Sunday, June 19, 2022

Type checking, bidirectional typing, and search

Thanks to some excellent recent posts by Gabriella Gonzalez I've been taking another look at bidirectional type checking, this time with the help of Dunfield & Krishnaswamy's well-written introductory and survey papers on the subject. To all of the above authors, my most hearty thanks, as I had a chance to discuss using these techniques in anger this week with folks who know a lot more about the subject than I do. If you're curious how modern type inference works, I recommend these introductions unreservedly.

When I first learned about Hindley-Milner type inference, I was struck by a few things: first, I'd just spent a semester learning first-order mathematical logic, and the inference rules were identical to the ones I'd just learned.

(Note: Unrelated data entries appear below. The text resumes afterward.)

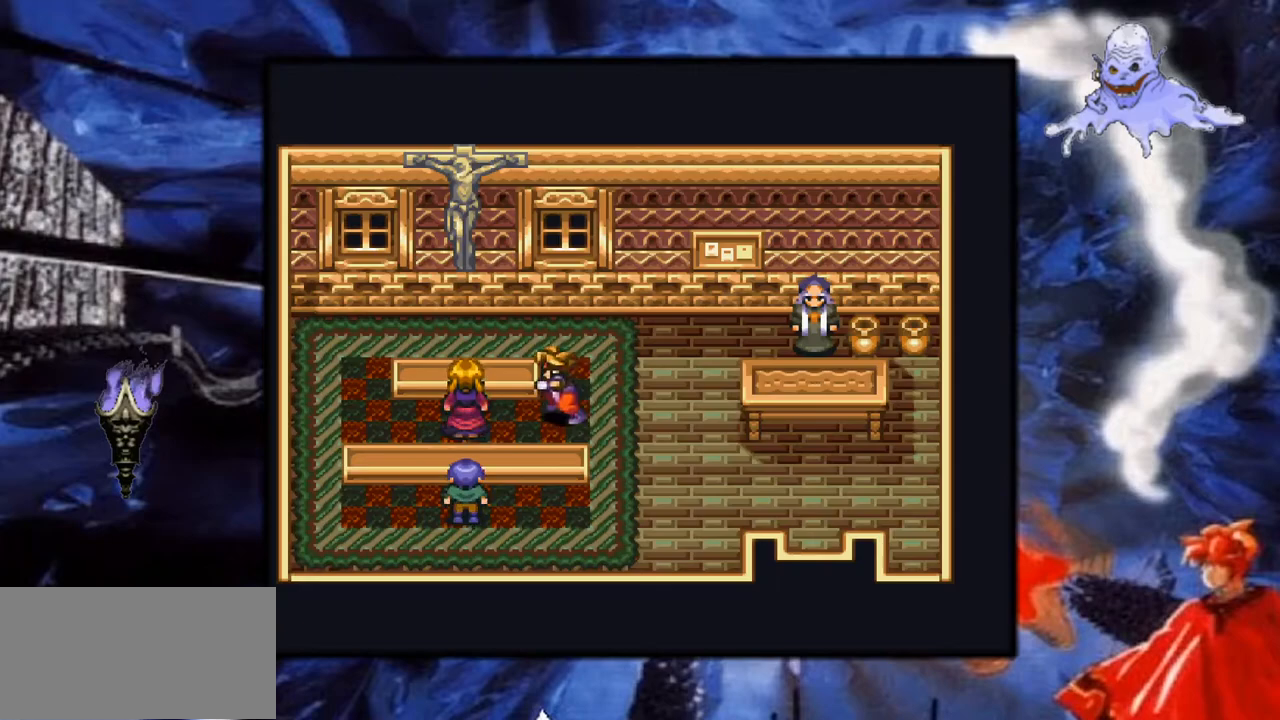
{"buttons": ["A", "DPAD_LEFT"], "events": [[117, "DPAD_DOWN", "down"], [217, "DPAD_DOWN", "up"], [400, "A", "down"]]}
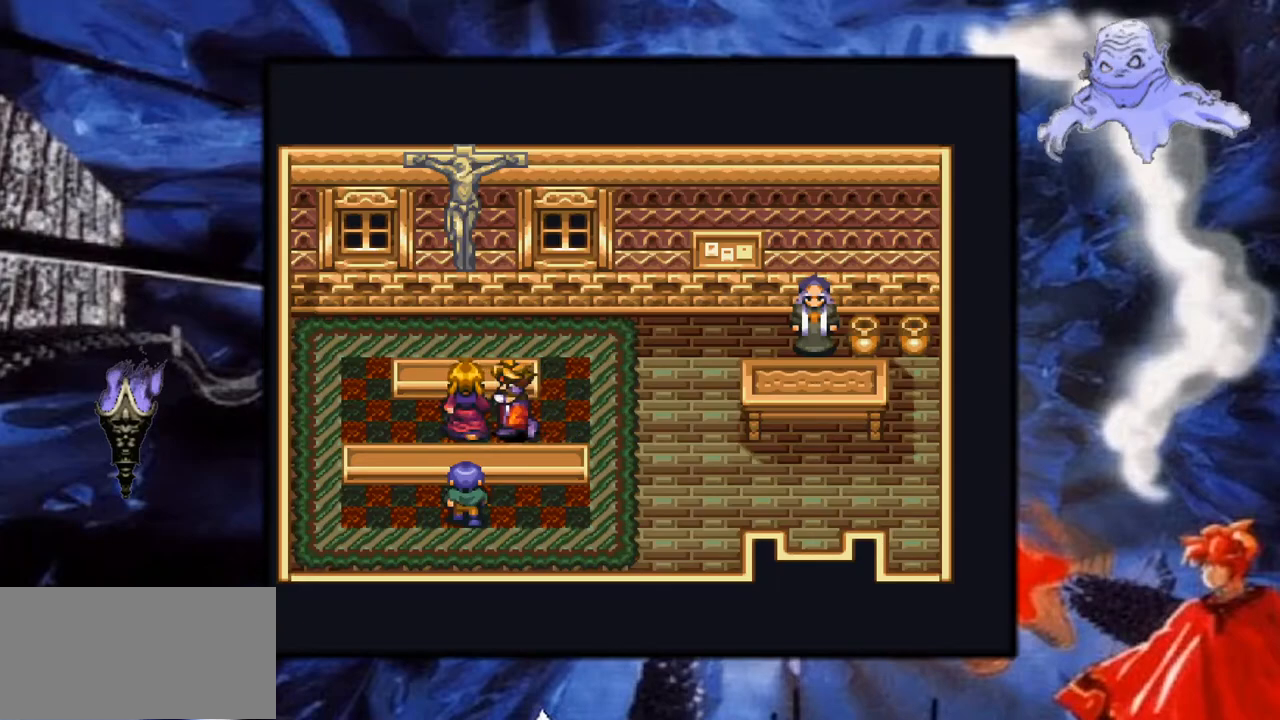
{"buttons": ["A"], "events": [[133, "A", "up"], [167, "DPAD_LEFT", "up"], [417, "A", "down"]]}
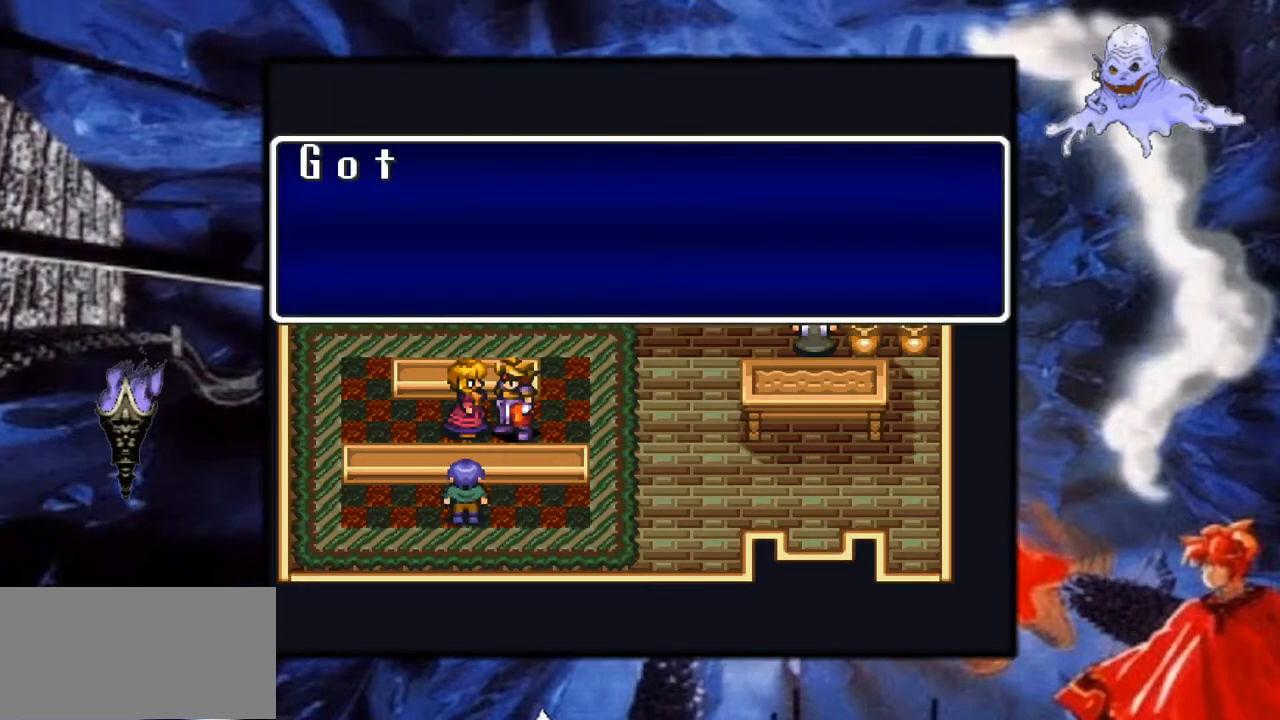
{"buttons": [], "events": [[167, "A", "up"]]}
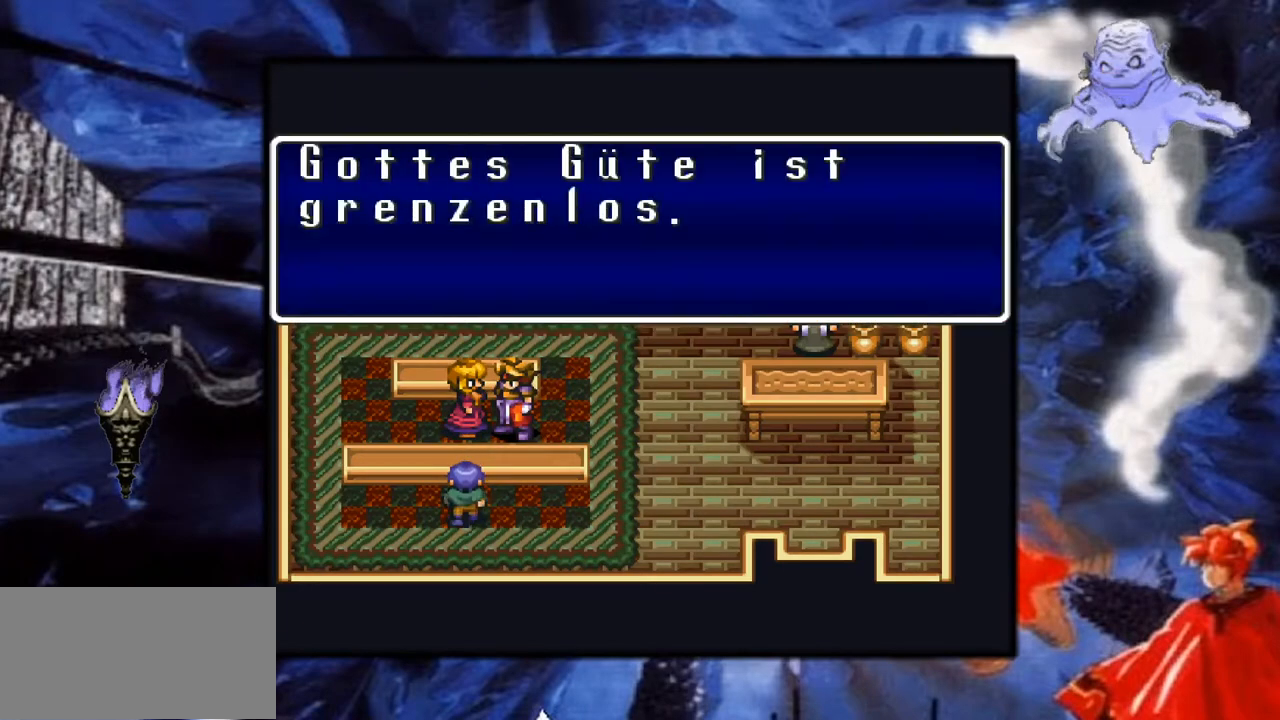
{"buttons": [], "events": []}
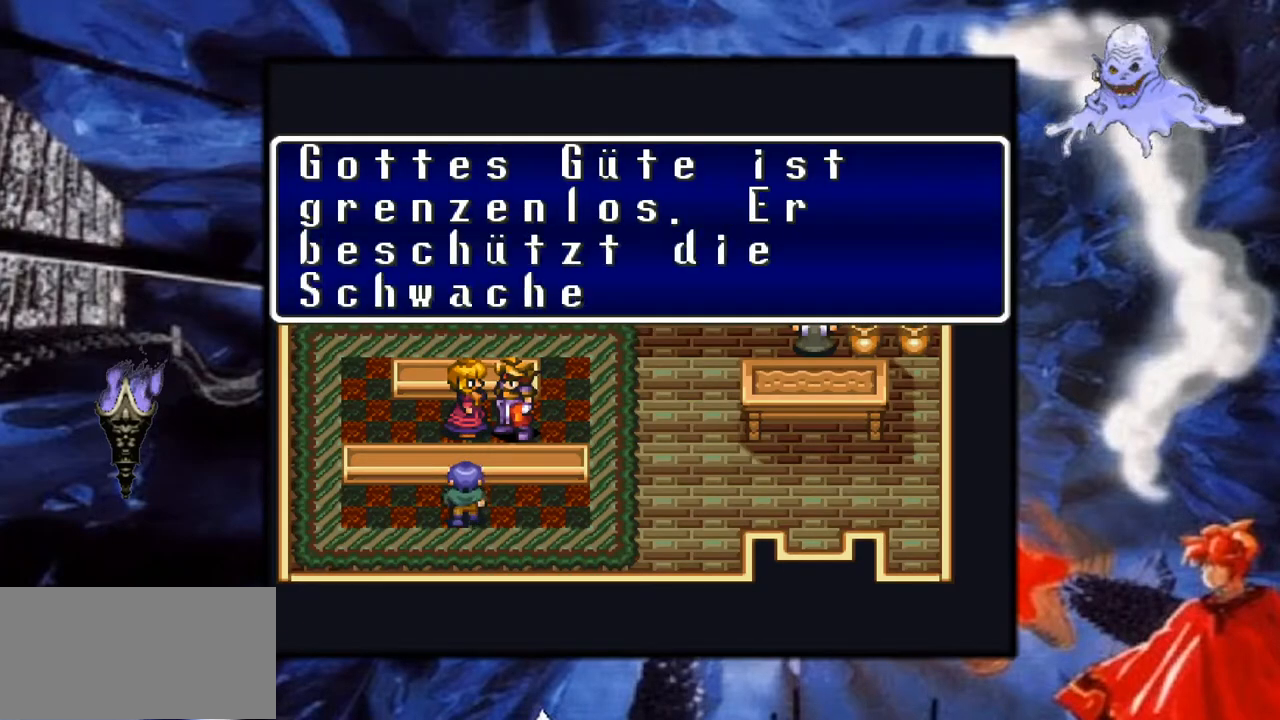
{"buttons": [], "events": []}
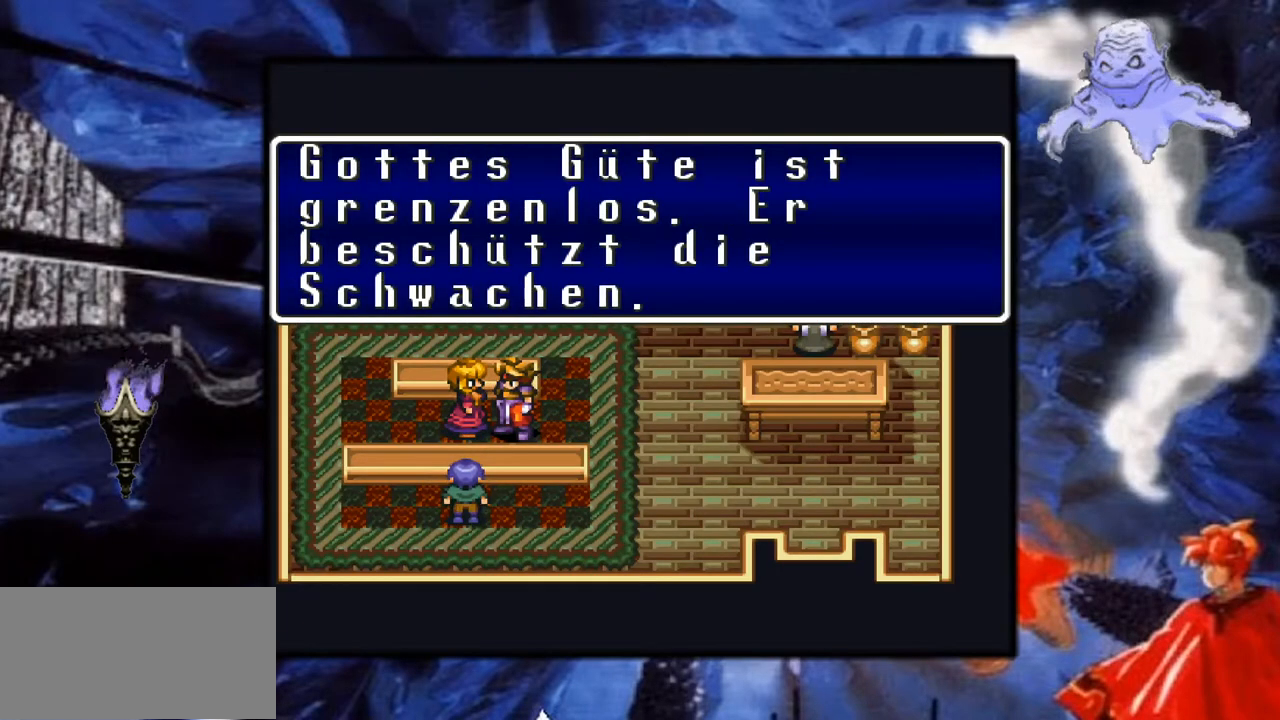
{"buttons": [], "events": []}
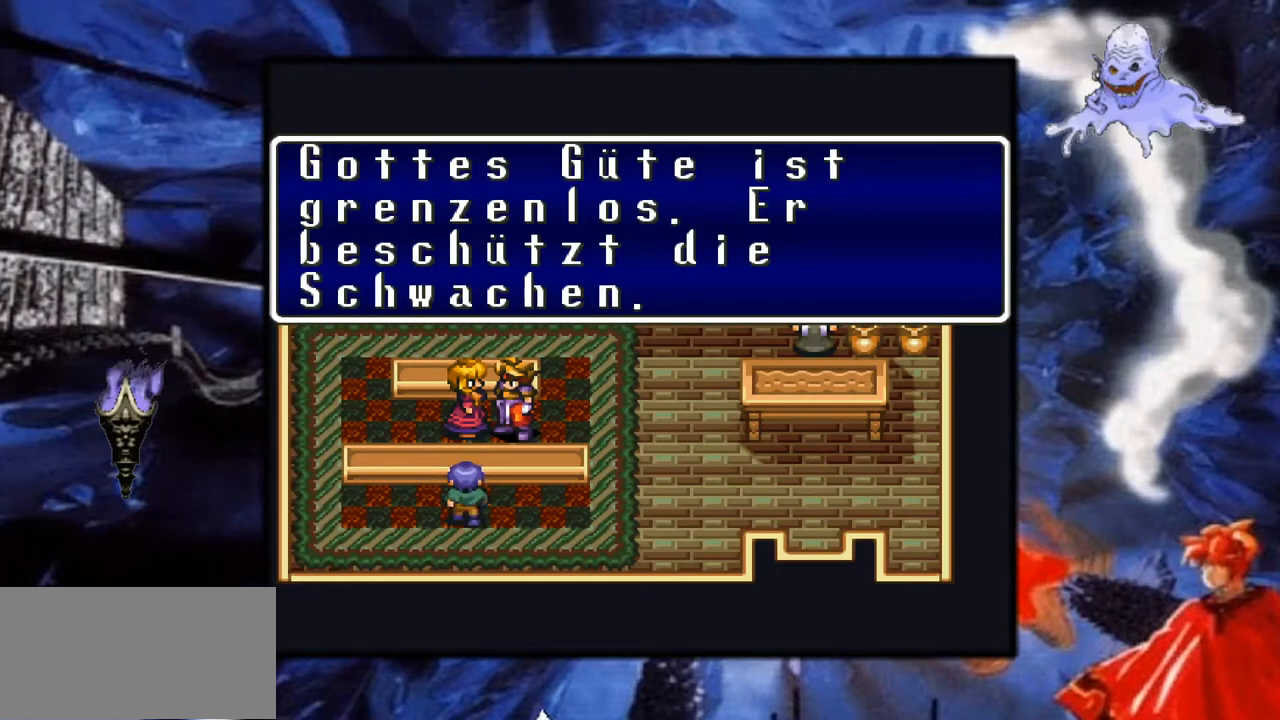
{"buttons": [], "events": []}
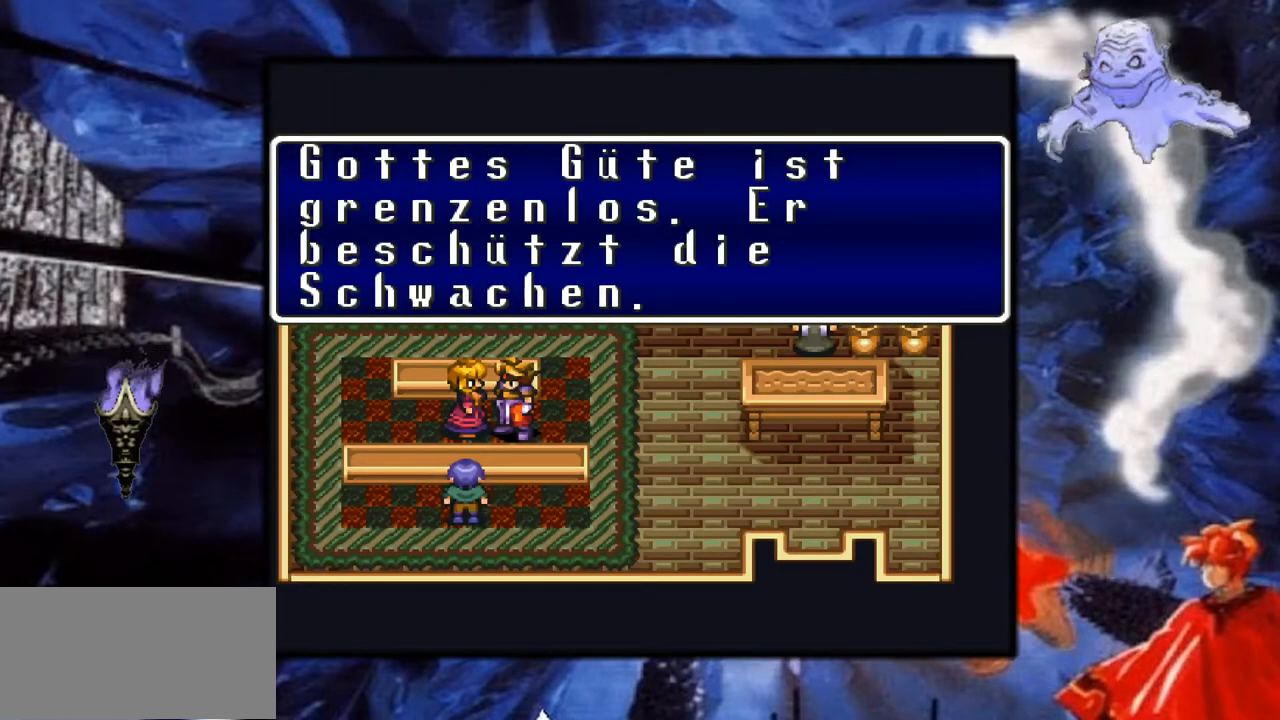
{"buttons": [], "events": []}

Second, the type inference algorithm looked just like logic programming only without backtracking search. This bugged me for the longest time, but of course it turns out for this style of polymorphic type checking, you simply don't need search – you always get a most general type or you get a type error.

Bidirectional Typing: Dealing with more complicated type systems

As soon as the type system gets a little more complicated, though, it's easy to lose that "always the right answer" guarantee, and these days relatively few general-purpose programming languages try. Instead, when the going gets tough, we ask programmers to add explicit type annotations (which pure Hindley-Milner typing lacks) to their program. And it turns out even in languages that do allow variants of Hindley-Milner inference (like 90's versions of Haskell), well-placed type annotations in code provide useful signposts, and even if they aren't necessary to type inference they are incredibly useful for readers.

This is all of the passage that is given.